4 settembre 2017

Proges: licenziamenti scampati, ma c’è ancora preoccupazione

Proges: licenziamenti scampati, ma c’è ancora preoccupazione

Welfare a rischio. Rimane incerto il futuro dei dipendenti della cooperativa di Langhirano


Si è conclusa positivamente, con un accordo tra Proges e i sindacati, la procedura di licenziamento collettivo riguardante i lavoratori della cooperativa del territorio di Langhirano, avviata a seguito del ridimensionamento dei servizi voluta dall’Asp, e della contestuale internalizzazione di parte di essi. 

Ma il futuro dei lavoratori coinvolti rimane incerto e la preoccupazione si mantiene viva. “Bisogna capire cosa accadrà agli altri dipendenti: verrà modificato il loro contratto e verranno trasferiti all’Asl? Si tratta di una procedura corretta? Oppure saranno sostituiti da altro personale, con un totale stravolgimento dell’attuale equipe? E ai liberi professionisti cosa accadrà? Verrà proposto loro un contratto di lavoro interinale? Sono queste le forme di gestione che si intende adottare in futuro?”. A chiederselo è Filippo Finardi, direttore delle risorse umane di Proges, che parla di “soluzione parziale”.

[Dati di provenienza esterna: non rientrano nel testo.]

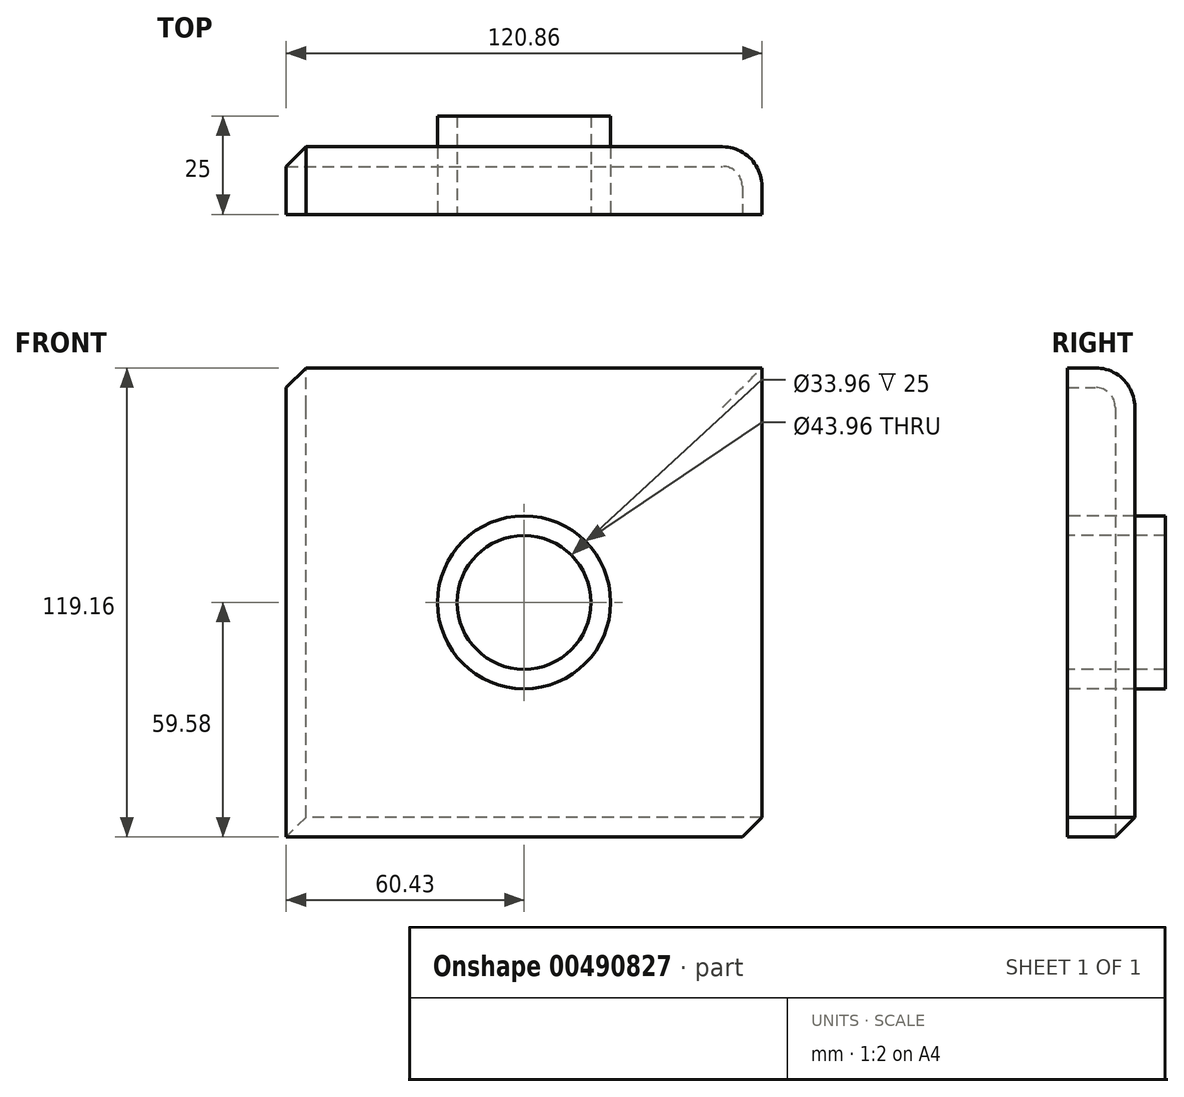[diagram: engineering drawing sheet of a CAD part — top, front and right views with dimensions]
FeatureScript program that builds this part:
annotation { "Feature Type Name" : "Feature", "Feature Type Description" : "" }
export const myFeature = defineFeature(function(context is Context, id is Id, definition is map)
    precondition{}
    {
        {
            var Q0;
            Q0=qCreatedBy(makeId("Front.planeOp"),FACE);
            var sketch = newSketch(context, id + "F0", { "sketchPlane" : qUnion([Q0])});
            skLineSegment(sketch, "E0.bottom", {"start": v(60.43, -59.58) * mm, "end": v(-60.43, -59.58) * mm});
            skLineSegment(sketch, "E0.top", {"start": v(60.43, 59.58) * mm, "end": v(-60.43, 59.58) * mm});
            skLineSegment(sketch, "E0.left", {"start": v(60.43, -59.58) * mm, "end": v(60.43, 59.58) * mm});
            skLineSegment(sketch, "E0.right", {"start": v(-60.43, -59.58) * mm, "end": v(-60.43, 59.58) * mm});
            skPoint(sketch, "E0.middle", {"position": v(0, 0) * mm});
            skCircle(sketch, "E1", {"center": v(0, 0) * mm, "radius": 21.98 * mm});
            skSolve(sketch);
        }
        {
            var Q0;
            Q0=makeQuery(id+"F0.imprint","IMPRINT",FACE,{"disambiguationData":[TD([[makeQuery(id+"F0.imprint","IMPRINT",EDGE,{"derivedFrom":sQuery(id+"F0.wireOp",EDGE,"E0.bottom")}),-1.0]])]});
            extrude(context, id + "F1", {"entities" : qUnion([Q0]), "oppositeDirection" : true, "depth" : 17.2 * mm});
        }
        {
            var Q0;
            Q0=qCreatedBy(makeId("Front.planeOp"),FACE);
            var sketch = newSketch(context, id + "F2", { "sketchPlane" : qUnion([Q0])});
            skCircle(sketch, "E2.0", {"center": v(0, 0) * mm, "radius": 21.98 * mm});
            skCircle(sketch, "E3.0", {"center": v(0, 0) * mm, "radius": 16.98 * mm});
            skSolve(sketch);
        }
        {
            var Q0;
            Q0 = qSketchRegion(id + "F2", true);
            extrude(context, id + "F3", {"entities" : qUnion([Q0]), "oppositeDirection" : true, "depth" : 25 * mm});
        }
        {
            var Q0;
            Q0=makeQuery(id+"F1.opExtrude","CAP_EDGE",EDGE,{"disambiguationData":[OSD([sQuery(id+"F0.wireOp",EDGE,"E0.top")])],"isStart":false});
            var Q1;
            Q1=makeQuery(id+"F1.opExtrude","CAP_EDGE",EDGE,{"disambiguationData":[OSD([sQuery(id+"F0.wireOp",EDGE,"E0.left")])],"isStart":false});
            fillet(context, id + "F4", {"entities" : qUnion([Q0, Q1]), "radius" : 10 * mm, "tangentPropagation" : true, "allowEdgeOverflow" : false});
        }
        {
            var Q0;
            Q0=makeQuery(id+"F1.opExtrude","CAP_EDGE",EDGE,{"disambiguationData":[OSD([sQuery(id+"F0.wireOp",EDGE,"E0.right")])],"isStart":false});
            var Q1;
            Q1=makeQuery(id+"F1.opExtrude","CAP_EDGE",EDGE,{"disambiguationData":[OSD([sQuery(id+"F0.wireOp",EDGE,"E0.bottom")])],"isStart":false});
            chamfer(context, id + "F5", {"entities" : qUnion([Q0, Q1]), "width" : 5 * mm, "tangentPropagation" : true});
        }
    });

“Osserviamo che sia la rinuncia alla gestione dell’hospice, sia la prossima riduzione di posti letto della Casa di riposo evidenziano una diminuzione dei servizi sul territorio – continua Finardi. – A noi però non pare che i bisogni socio sanitari siano diminuiti, al contrario. Allora domandiamo: c’è una pianificazione e una strategia dietro a queste scelte, e quale? O si tratta soltanto di tagliare la spesa sociale? 

Esprimiamo grande preoccupazione. A nostro avviso sono esattamente queste le scelte che poi fanno ricadere sulle spalle delle famiglie il peso concreto dei bisogni, costringendole a far fronte alla cura dei propri cari e a tutti problemi che conseguono da sole, a rivolgersi a badanti e persone con scarsa professionalità. È esattamente così che cresce il welfare fai da te, sommerso, ed è così che si distrugge quello pubblico e universalistico creato insieme, pubblico e privato sociale, in decenni di lavoro, e di cui tanto ci vantiamo a parole”.